So, I want to, you know, I think probably for a start, I will do maybe the second level of the challenge. And then, you know, from there, we’ll just have more conversations and we’ll start to look at, you know, what are the things that we really love having around like the wine or the butter, or you know for me, it was like yoghurt. I mean, I’ve tried making coconut yogurt and I haven’t been successful, so I’m like, I have to keep buying, this coconut yoghurt! you know, it’s like, okay, this month I’m not going to become a master chef at making my coconut yogurt, but that’s, you know, stuff down the track that we’ll hopefully introduce.
So yeah, I stopped drinking coffee now. I don’t have the takeaway coffee cup issue. And, you know, in the past I used the keep-cup ones. Although I was reading some article the other day about a cafe in Melbourne that weren’t accepting keep-cups anymore because of the potential infection, bacteria, and I was like how much fear do we want to…?
Allie: I think that has always been a problem. I saw an article also, people bringing re-usable bags to the supermarket that have got like, mouse droppings in them and stuff.
Background comments and general laughter
And the cashiers saying “we can’t use these” you know, and then, I don’t know, just those complications, but I think those issues have always been there for any reusable stuff but people are still doing it. Like it’s still possible to introduce it and have it.
Mel: Well, and it’s just that whole bloody, a whole other tangent, a whole mind frame of, you know, you can’t be, I can’t trust you to be responsible for your own thing, because if something goes wrong, then I need to protect myself because you’re going to sue me. That’s all its about.

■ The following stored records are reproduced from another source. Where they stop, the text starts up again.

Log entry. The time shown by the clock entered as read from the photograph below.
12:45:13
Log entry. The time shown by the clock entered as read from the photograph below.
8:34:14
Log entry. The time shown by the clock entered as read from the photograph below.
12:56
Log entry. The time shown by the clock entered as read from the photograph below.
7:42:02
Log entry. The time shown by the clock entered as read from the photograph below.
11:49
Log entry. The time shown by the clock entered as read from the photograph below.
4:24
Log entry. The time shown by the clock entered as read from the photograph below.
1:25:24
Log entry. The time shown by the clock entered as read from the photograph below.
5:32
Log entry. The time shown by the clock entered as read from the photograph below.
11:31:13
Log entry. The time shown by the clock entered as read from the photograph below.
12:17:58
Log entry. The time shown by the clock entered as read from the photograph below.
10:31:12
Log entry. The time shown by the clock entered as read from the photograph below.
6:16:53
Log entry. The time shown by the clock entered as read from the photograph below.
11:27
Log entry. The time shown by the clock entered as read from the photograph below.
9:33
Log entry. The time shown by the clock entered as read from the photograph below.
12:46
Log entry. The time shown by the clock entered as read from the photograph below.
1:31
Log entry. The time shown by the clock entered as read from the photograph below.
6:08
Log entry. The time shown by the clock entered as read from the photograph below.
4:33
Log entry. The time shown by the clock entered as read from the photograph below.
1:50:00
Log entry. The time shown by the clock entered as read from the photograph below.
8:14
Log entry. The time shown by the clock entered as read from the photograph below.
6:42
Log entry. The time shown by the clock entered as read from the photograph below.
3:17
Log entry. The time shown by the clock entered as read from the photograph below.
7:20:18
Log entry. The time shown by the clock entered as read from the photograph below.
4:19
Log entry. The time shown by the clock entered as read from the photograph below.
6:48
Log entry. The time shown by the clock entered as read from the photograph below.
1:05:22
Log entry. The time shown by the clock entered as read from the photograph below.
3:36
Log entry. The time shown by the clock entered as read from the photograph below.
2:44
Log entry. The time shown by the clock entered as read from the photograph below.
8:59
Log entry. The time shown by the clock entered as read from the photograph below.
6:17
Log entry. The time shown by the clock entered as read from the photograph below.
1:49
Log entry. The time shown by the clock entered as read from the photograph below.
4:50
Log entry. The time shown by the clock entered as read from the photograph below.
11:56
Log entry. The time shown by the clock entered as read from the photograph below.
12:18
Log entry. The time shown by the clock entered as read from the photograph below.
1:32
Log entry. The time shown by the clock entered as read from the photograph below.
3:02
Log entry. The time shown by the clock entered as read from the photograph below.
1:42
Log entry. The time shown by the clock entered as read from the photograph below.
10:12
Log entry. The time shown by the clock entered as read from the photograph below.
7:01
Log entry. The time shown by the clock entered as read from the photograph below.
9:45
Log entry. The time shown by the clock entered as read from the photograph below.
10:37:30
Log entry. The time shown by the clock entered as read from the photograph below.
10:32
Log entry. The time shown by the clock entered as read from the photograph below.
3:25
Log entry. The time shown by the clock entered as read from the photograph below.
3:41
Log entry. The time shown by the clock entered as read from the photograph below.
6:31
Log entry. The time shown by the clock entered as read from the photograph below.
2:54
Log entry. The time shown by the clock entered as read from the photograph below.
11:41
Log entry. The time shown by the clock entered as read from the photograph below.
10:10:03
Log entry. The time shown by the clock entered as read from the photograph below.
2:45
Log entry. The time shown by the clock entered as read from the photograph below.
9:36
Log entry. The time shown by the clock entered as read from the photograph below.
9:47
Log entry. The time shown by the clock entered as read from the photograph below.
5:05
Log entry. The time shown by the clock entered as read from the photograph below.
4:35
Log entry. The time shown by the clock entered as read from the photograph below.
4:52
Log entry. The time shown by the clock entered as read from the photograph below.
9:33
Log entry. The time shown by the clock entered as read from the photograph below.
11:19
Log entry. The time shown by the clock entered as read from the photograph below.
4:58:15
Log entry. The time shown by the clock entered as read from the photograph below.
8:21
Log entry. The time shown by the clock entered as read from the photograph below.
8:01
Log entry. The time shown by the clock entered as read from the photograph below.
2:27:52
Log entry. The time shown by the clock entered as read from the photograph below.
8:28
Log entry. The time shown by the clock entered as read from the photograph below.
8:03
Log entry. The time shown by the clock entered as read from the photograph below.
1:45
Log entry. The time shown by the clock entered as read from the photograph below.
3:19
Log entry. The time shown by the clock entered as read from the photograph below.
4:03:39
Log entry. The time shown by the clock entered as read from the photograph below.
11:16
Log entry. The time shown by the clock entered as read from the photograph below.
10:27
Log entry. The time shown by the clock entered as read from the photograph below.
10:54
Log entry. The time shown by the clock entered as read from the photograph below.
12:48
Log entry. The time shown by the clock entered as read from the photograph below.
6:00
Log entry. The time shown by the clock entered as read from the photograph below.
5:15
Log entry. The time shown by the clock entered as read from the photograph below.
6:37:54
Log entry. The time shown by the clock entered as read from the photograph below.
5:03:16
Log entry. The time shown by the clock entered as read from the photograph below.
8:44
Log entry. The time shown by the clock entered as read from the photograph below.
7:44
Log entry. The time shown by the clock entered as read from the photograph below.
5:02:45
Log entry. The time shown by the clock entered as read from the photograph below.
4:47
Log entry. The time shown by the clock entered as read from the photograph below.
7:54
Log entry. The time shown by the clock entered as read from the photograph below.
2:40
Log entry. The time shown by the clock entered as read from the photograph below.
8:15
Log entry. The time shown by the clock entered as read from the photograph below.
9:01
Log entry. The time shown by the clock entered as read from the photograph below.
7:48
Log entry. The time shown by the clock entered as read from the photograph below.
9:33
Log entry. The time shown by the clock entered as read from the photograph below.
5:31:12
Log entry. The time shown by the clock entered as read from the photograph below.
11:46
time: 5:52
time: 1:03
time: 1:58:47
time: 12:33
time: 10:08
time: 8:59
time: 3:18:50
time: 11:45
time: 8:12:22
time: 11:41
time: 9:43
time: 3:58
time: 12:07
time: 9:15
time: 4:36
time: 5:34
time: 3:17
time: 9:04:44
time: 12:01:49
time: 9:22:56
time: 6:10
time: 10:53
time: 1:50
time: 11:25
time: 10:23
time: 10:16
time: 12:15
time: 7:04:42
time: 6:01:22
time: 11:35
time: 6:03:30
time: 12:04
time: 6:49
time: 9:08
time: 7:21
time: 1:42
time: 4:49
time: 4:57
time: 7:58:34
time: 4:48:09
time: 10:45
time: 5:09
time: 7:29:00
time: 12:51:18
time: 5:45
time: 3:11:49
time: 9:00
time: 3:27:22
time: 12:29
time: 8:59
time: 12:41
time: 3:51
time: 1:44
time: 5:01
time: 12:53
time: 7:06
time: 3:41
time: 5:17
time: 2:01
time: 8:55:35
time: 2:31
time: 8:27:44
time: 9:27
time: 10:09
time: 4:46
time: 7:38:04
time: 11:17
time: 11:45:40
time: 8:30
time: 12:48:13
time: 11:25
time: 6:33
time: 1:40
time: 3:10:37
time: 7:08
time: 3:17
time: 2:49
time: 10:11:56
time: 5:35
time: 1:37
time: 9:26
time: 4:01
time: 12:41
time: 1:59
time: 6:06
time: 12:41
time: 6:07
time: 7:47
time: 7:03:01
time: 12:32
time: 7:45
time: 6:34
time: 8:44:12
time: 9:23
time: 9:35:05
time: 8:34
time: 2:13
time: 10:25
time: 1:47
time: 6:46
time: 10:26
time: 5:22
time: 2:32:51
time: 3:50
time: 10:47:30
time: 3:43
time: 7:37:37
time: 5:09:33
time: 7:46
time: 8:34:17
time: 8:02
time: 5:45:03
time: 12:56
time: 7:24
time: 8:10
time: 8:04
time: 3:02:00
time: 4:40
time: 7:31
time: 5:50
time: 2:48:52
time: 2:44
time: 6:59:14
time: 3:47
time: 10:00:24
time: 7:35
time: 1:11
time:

Allie: That’s true. Yeah. And how much do we baby our citizens and how much do we let them just grow up and learn that mouse poo ‘aint good for ya!
Mel: in a whisper I haven’t died yet!
Allie: And one thing that I will say is that, I mean, we’re all kind of like perplexed about how are we going to achieve a month without plastic, but a hundred years ago no one had plastic. How are we in a hundred years moved from not knowing what this substance was, to being so dependent on it? It’s so infused in our lives that we don’t know how to actually navigate our world without somehow accidentally or purposefully buying it.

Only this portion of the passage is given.